Vanessa Pejovic | July 24, 2019
Germs = art?
Nicole Clouston is a researcher in the process of completing a Ph.D. in Visual Art. Art and science meet in Nicole’s work. Last Wednesday, she led a field trip and workshop - Mud and Microbes - as part of the Common Waters project, in which we collected samples of mud from the banks of the Grand River in downtown Galt.
Our group took a short walk in the heat to scrape up some mud from areas near the Parkhill bridge. When we returned to the BRIDGE storefront, we gave our samples of mud a boost of nutrients by mixing them with an egg (providing calcium and sulphur) and bits of cardboard (providing cellulose).
Our mud mixture was good and gooey at that point. Half the fun was stuffing it into clear test tubes (I’ve heard that handling soil is quite beneficial for mental health, so a little more gardening and/or mudpie-making would do us all some good).

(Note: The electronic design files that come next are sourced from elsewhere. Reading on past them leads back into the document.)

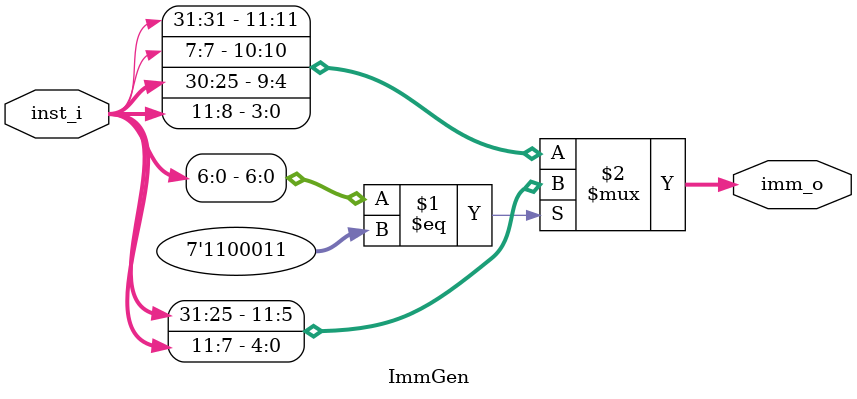
<source format=v>
module ImmGen(inst_i,imm_o);
input[31:0]inst_i;
output[11:0]imm_o;
assign imm_o=({inst_i[6:0]}==7'b1100011)?
				{{inst_i[31:25]},{inst_i[11:7]}}:
				{{inst_i[31]}/*12*/,{inst_i[7]}/*11*/,{inst_i[30:25]}/*10:5*/,{inst_i[11:8]}/*4:1*/};
endmodule

</source>
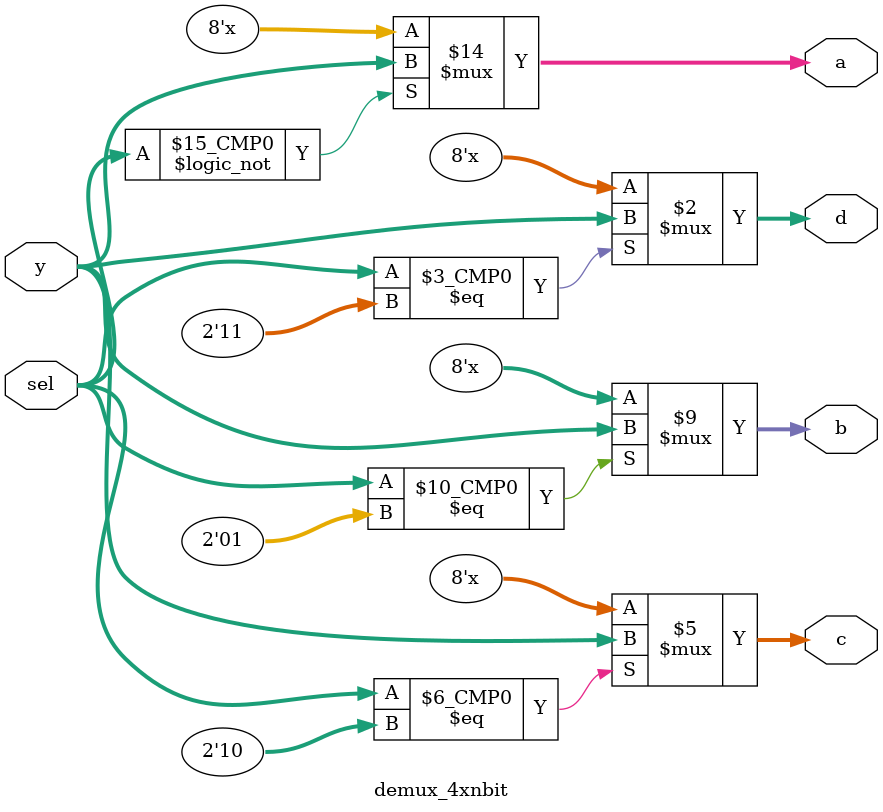
<source format=v>
module demux_4xnbit (a,b,c,d,sel,y);

parameter n = 8;
input [n-1:0]y;
input [1:0]sel;
output reg [n-1:0]a,b,c,d;

always @(*) begin

    case(sel)
        2'b00: begin a=y; b=8'dX; c=8'dX; d=8'dX; end
        2'b01: begin a=8'dX; b=y; c=8'dX; d=8'dX; end
        2'b10: begin a=8'dX; b=8'dX; c=y; d=8'dX; end
        2'b11: begin a=8'dX; b=8'dX; c=8'dX; d=y; end
        default: begin a=8'dX; b=8'dX; c=8'dX; d=8'dX; end
    endcase

end
    
endmodule
</source>
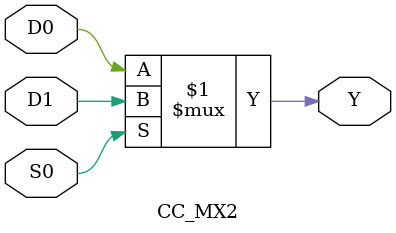
<source format=v>
module CC_MX2 (
	input  D0, D1,
	input  S0,
	output Y
);
	assign Y = S0 ? D1 : D0;
endmodule
</source>
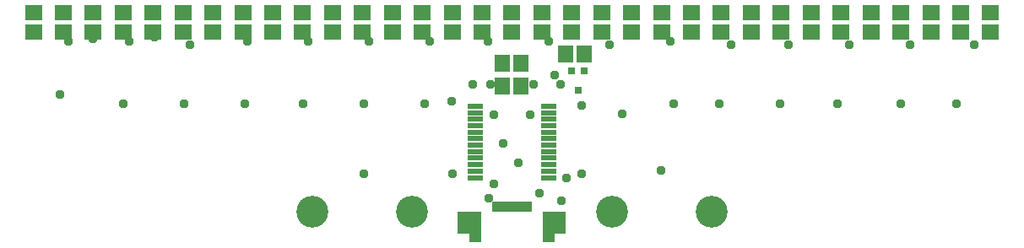
<source format=gbr>
G04 EAGLE Gerber RS-274X export*
G75*
%MOMM*%
%FSLAX34Y34*%
%LPD*%
%INSoldermask Top*%
%IPPOS*%
%AMOC8*
5,1,8,0,0,1.08239X$1,22.5*%
G01*
%ADD10R,1.503200X1.703200*%
%ADD11R,1.803200X1.503200*%
%ADD12R,1.600200X0.551200*%
%ADD13R,0.673200X0.803200*%
%ADD14R,1.503200X1.803200*%
%ADD15R,0.503200X1.003200*%
%ADD16R,1.150000X2.200000*%
%ADD17R,1.300000X3.050000*%
%ADD18C,3.203200*%
%ADD19C,0.959600*%


D10*
X509244Y538992D03*
X490244Y538992D03*
X509244Y516320D03*
X490244Y516320D03*
D11*
X50000Y570500D03*
X50000Y589500D03*
D12*
X536560Y495750D03*
X536560Y489250D03*
X536560Y482750D03*
X536560Y469750D03*
X536560Y476250D03*
X536560Y463250D03*
X536560Y456750D03*
X536560Y450250D03*
X536560Y443750D03*
X536560Y437250D03*
X463440Y495750D03*
X463440Y489250D03*
X463440Y482750D03*
X463440Y476250D03*
X463440Y469750D03*
X463440Y463250D03*
X463440Y456750D03*
X463440Y450250D03*
X463440Y443750D03*
X463440Y437250D03*
X463440Y430750D03*
X463440Y424250D03*
X536560Y424250D03*
X536560Y430750D03*
D11*
X110000Y570500D03*
X110000Y589500D03*
X170000Y570500D03*
X170000Y589500D03*
X230000Y570500D03*
X230000Y589500D03*
X290000Y570500D03*
X290000Y589500D03*
X350000Y570500D03*
X350000Y589500D03*
X410000Y570500D03*
X410000Y589500D03*
X470000Y570500D03*
X470000Y589500D03*
X530000Y570500D03*
X530000Y589500D03*
X590000Y570500D03*
X590000Y589500D03*
X650000Y570500D03*
X650000Y589500D03*
X710000Y570500D03*
X710000Y589500D03*
X770000Y570500D03*
X770000Y589500D03*
X830000Y570500D03*
X830000Y589500D03*
X890000Y570500D03*
X890000Y589500D03*
X950000Y570500D03*
X950000Y589500D03*
D13*
X572716Y530956D03*
X559716Y530956D03*
X566216Y511956D03*
D14*
X553668Y548408D03*
X572668Y548408D03*
D11*
X20000Y570500D03*
X20000Y589500D03*
X80000Y570500D03*
X80000Y589500D03*
X140000Y570500D03*
X140000Y589500D03*
X200000Y570500D03*
X200000Y589500D03*
X260000Y570500D03*
X260000Y589500D03*
X320000Y570500D03*
X320000Y589500D03*
X380000Y570500D03*
X380000Y589500D03*
X440000Y570500D03*
X440000Y589500D03*
X500000Y570500D03*
X500000Y589500D03*
X560000Y570500D03*
X560000Y589500D03*
X620000Y570500D03*
X620000Y589500D03*
X680000Y570500D03*
X680000Y589500D03*
X740000Y570500D03*
X740000Y589500D03*
X800000Y570500D03*
X800000Y589500D03*
X860000Y570500D03*
X860000Y589500D03*
X920000Y570500D03*
X920000Y589500D03*
X980000Y570500D03*
X980000Y589500D03*
D15*
X482500Y395000D03*
X487500Y395000D03*
X492500Y395000D03*
X497500Y395000D03*
X502500Y395000D03*
X507500Y395000D03*
X512500Y395000D03*
X517500Y395000D03*
D16*
X548250Y379000D03*
D17*
X536500Y374750D03*
D16*
X451750Y379000D03*
D17*
X463500Y374750D03*
D18*
X600000Y390000D03*
X300000Y390000D03*
X700000Y390000D03*
X400000Y390000D03*
D19*
X478536Y518160D03*
X505968Y438912D03*
X460248Y518160D03*
X521208Y518160D03*
X542544Y527304D03*
X477012Y403860D03*
X440248Y428160D03*
X570248Y428160D03*
X610248Y488160D03*
X110248Y498160D03*
X890248Y498160D03*
X171208Y498160D03*
X232168Y498160D03*
X46240Y507304D03*
X290080Y498160D03*
X351040Y498160D03*
X412000Y498160D03*
X491248Y458536D03*
X661936Y498160D03*
X707656Y498160D03*
X768616Y498160D03*
X826528Y498160D03*
X945400Y498160D03*
X351040Y428056D03*
X549160Y400624D03*
X649744Y431104D03*
X439432Y501208D03*
X54864Y560832D03*
X518160Y487680D03*
X527304Y408432D03*
X481584Y417576D03*
X481584Y487680D03*
X115824Y560832D03*
X176784Y557784D03*
X234696Y560832D03*
X295656Y560832D03*
X356616Y560832D03*
X417576Y560832D03*
X475488Y560832D03*
X536448Y560832D03*
X597408Y557784D03*
X658368Y560832D03*
X719328Y557784D03*
X777240Y557784D03*
X838200Y557784D03*
X899160Y557784D03*
X963168Y557784D03*
X569976Y496824D03*
X554736Y423672D03*
X20000Y570500D03*
X79248Y563880D03*
X548640Y518160D03*
X141732Y565404D03*
X200000Y570500D03*
X260000Y570500D03*
X320000Y570500D03*
X380000Y570500D03*
X440000Y570500D03*
X500000Y570500D03*
X560000Y570500D03*
X620000Y570500D03*
X680000Y570500D03*
X740000Y570500D03*
X800000Y570500D03*
X860000Y570500D03*
X920000Y570500D03*
X980000Y570500D03*
M02*

</source>
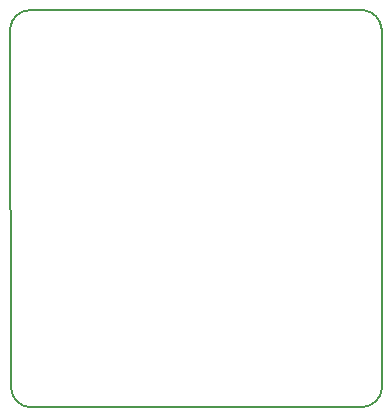
<source format=gm1>
G04 #@! TF.GenerationSoftware,KiCad,Pcbnew,5.99.0+really5.1.10+dfsg1-1*
G04 #@! TF.CreationDate,2022-01-15T17:01:17+02:00*
G04 #@! TF.ProjectId,tia,7469612e-6b69-4636-9164-5f7063625858,rev?*
G04 #@! TF.SameCoordinates,Original*
G04 #@! TF.FileFunction,Profile,NP*
%FSLAX46Y46*%
G04 Gerber Fmt 4.6, Leading zero omitted, Abs format (unit mm)*
G04 Created by KiCad (PCBNEW 5.99.0+really5.1.10+dfsg1-1) date 2022-01-15 17:01:17*
%MOMM*%
%LPD*%
G01*
G04 APERTURE LIST*
G04 #@! TA.AperFunction,Profile*
%ADD10C,0.150000*%
G04 #@! TD*
G04 APERTURE END LIST*
D10*
X156132880Y-115244575D02*
G75*
G02*
X154584400Y-116738400I-1659239J170467D01*
G01*
X126263468Y-116766233D02*
G75*
G02*
X124764800Y-115252500I178324J1675292D01*
G01*
X124673252Y-84658197D02*
G75*
G02*
X126263400Y-83159600I1661888J-170470D01*
G01*
X154614575Y-83160520D02*
G75*
G02*
X156108400Y-84709000I-170467J-1659239D01*
G01*
X156132881Y-115244575D02*
X156108400Y-84709000D01*
X126263468Y-116766233D02*
X154584400Y-116738400D01*
X126263400Y-83159600D02*
X154614575Y-83160519D01*
X124764800Y-115252500D02*
X124673252Y-84658197D01*
M02*

</source>
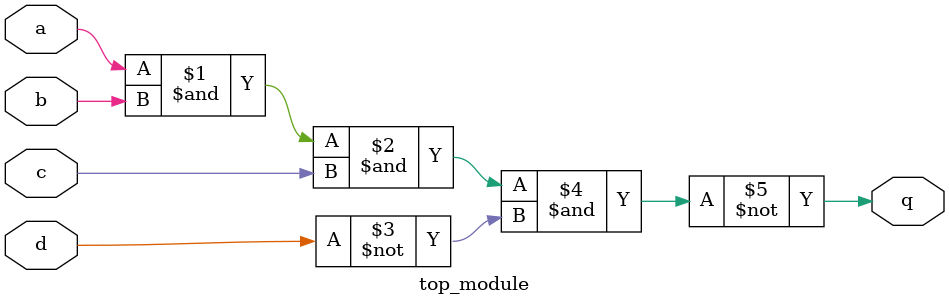
<source format=sv>
module top_module (
	input a, 
	input b, 
	input c, 
	input d,
	output q
);

	assign q = ~(a & b & c & ~d);

endmodule

</source>
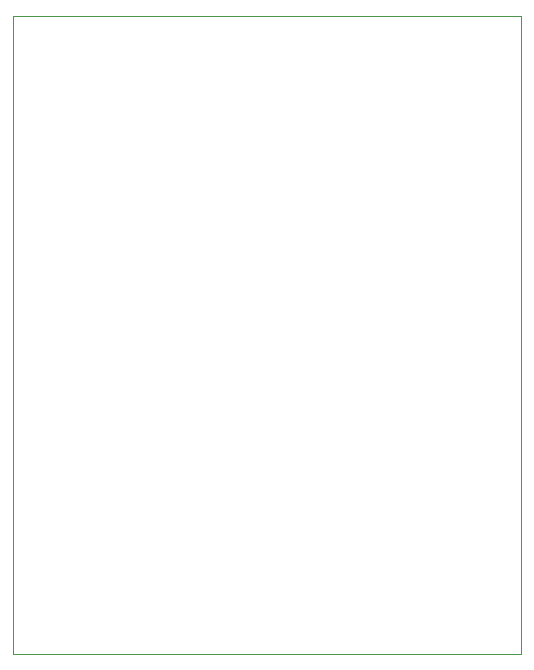
<source format=gbr>
%TF.GenerationSoftware,KiCad,Pcbnew,8.0.2-1*%
%TF.CreationDate,2024-05-29T18:24:22-05:00*%
%TF.ProjectId,circuit,63697263-7569-4742-9e6b-696361645f70,rev?*%
%TF.SameCoordinates,Original*%
%TF.FileFunction,Profile,NP*%
%FSLAX46Y46*%
G04 Gerber Fmt 4.6, Leading zero omitted, Abs format (unit mm)*
G04 Created by KiCad (PCBNEW 8.0.2-1) date 2024-05-29 18:24:22*
%MOMM*%
%LPD*%
G01*
G04 APERTURE LIST*
%TA.AperFunction,Profile*%
%ADD10C,0.050000*%
%TD*%
G04 APERTURE END LIST*
D10*
X112000000Y-61000000D02*
X112000000Y-63000000D01*
X112000000Y-115000000D02*
X155000000Y-115000000D01*
X155000000Y-115000000D02*
X155000000Y-61000000D01*
X155000000Y-61000000D02*
X112000000Y-61000000D01*
X112000000Y-63000000D02*
X112000000Y-115000000D01*
M02*

</source>
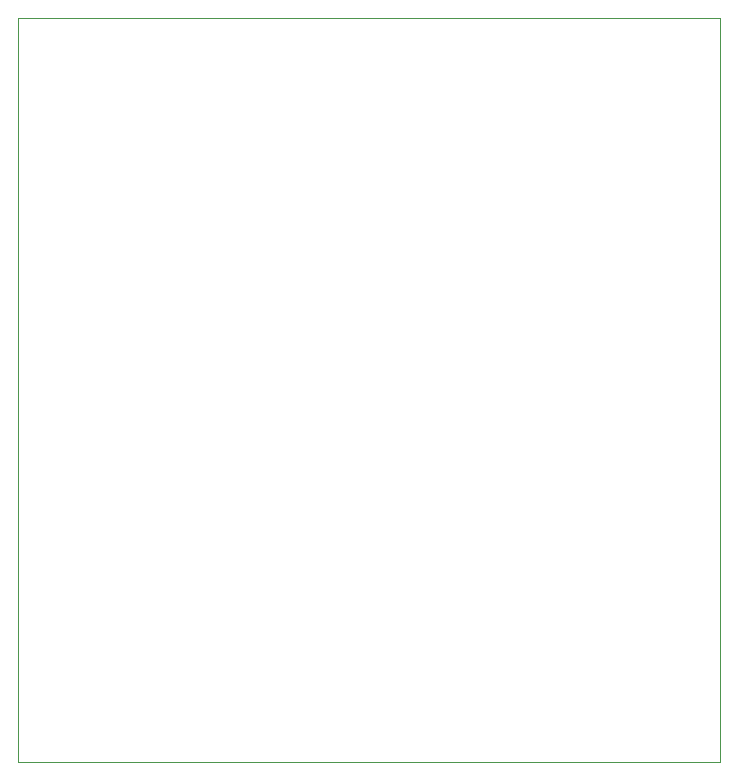
<source format=gbr>
%TF.GenerationSoftware,Altium Limited,Altium Designer,24.6.1 (21)*%
G04 Layer_Color=0*
%FSLAX45Y45*%
%MOMM*%
%TF.SameCoordinates,AC9FF34B-BC34-43DD-B331-A16B571A9E15*%
%TF.FilePolarity,Positive*%
%TF.FileFunction,Profile,NP*%
%TF.Part,Single*%
G01*
G75*
%TA.AperFunction,Profile*%
%ADD54C,0.02540*%
D54*
X0Y1879600D02*
Y6299200D01*
X5943600D01*
Y0D01*
X0D01*
Y1879600D01*
%TF.MD5,dc82914e41bc349030fe18dae6708ddc*%
M02*

</source>
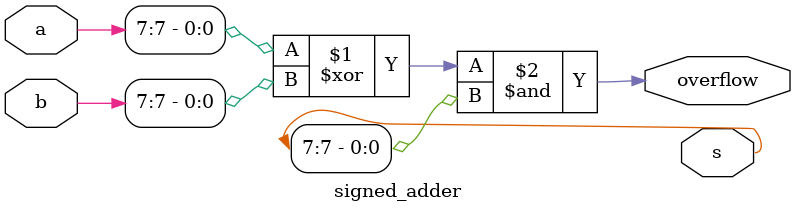
<source format=v>

module signed_adder(input [7:0] a,
    input [7:0] b,
    output [7:0] s,
    output overflow
); 

// The numbers a and b are added to the output s. 
// assign the occurence of the signed overflow of a and b to the output overflow.
// a signed overflow occurs if the most significant bits of a and b are low and the most significant bit of s is high
// a signed overflow may also occur if the most significant bits of a and b are high and the most significant bit of s is low



// The output s is equal to the sum of a and b.
// The output overflow is equal to the sign of the sum of a and b.

assign overflow = (a[7] ^ b[7]) & s[7]; 

endmodule

</source>
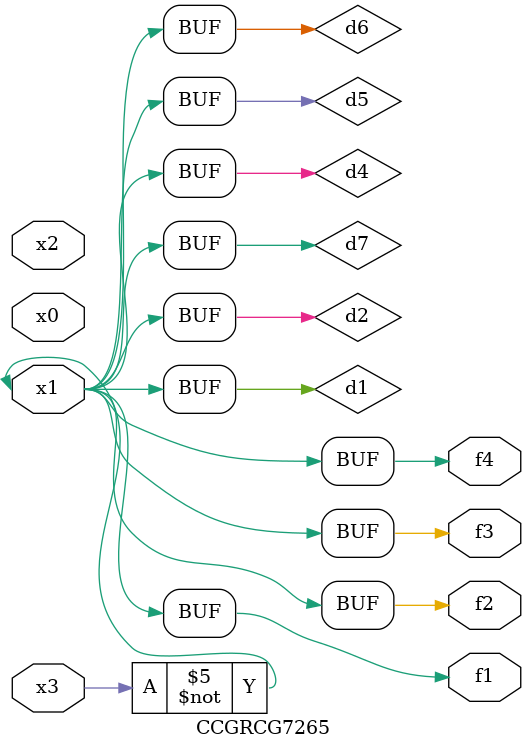
<source format=v>
module CCGRCG7265(
	input x0, x1, x2, x3,
	output f1, f2, f3, f4
);

	wire d1, d2, d3, d4, d5, d6, d7;

	not (d1, x3);
	buf (d2, x1);
	xnor (d3, d1, d2);
	nor (d4, d1);
	buf (d5, d1, d2);
	buf (d6, d4, d5);
	nand (d7, d4);
	assign f1 = d6;
	assign f2 = d7;
	assign f3 = d6;
	assign f4 = d6;
endmodule

</source>
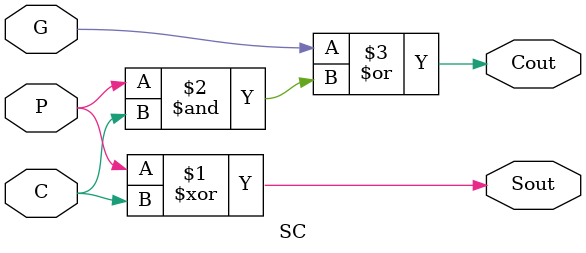
<source format=v>
module SC(
    input P,
    input C,
    input G,
    output Cout,
    output Sout
    );
	assign Sout = P ^ C;
	assign Cout = G | (P&C);

endmodule

</source>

Now, we give our mud a dose of natural light and simply watch as the microorganisms begin to visibly bloom over time. Nicole’s larger installations from her work around Lake Ontario show a vast and diverse visual representation of the tiny life flourishing in and around the waters we share (visit www.nicoleclouston.com for more info).
This experiment, a small taste of a whole realm of work called bioart, reminds us that life is a constant swirl of generation, decay and regeneration; that our existence is intensely and intimately connected to that of all other life, even (and especially) the kind we overlook because it’s so small and often misunderstood.
Thanks to Nicole for a fun and thought-provoking afternoon!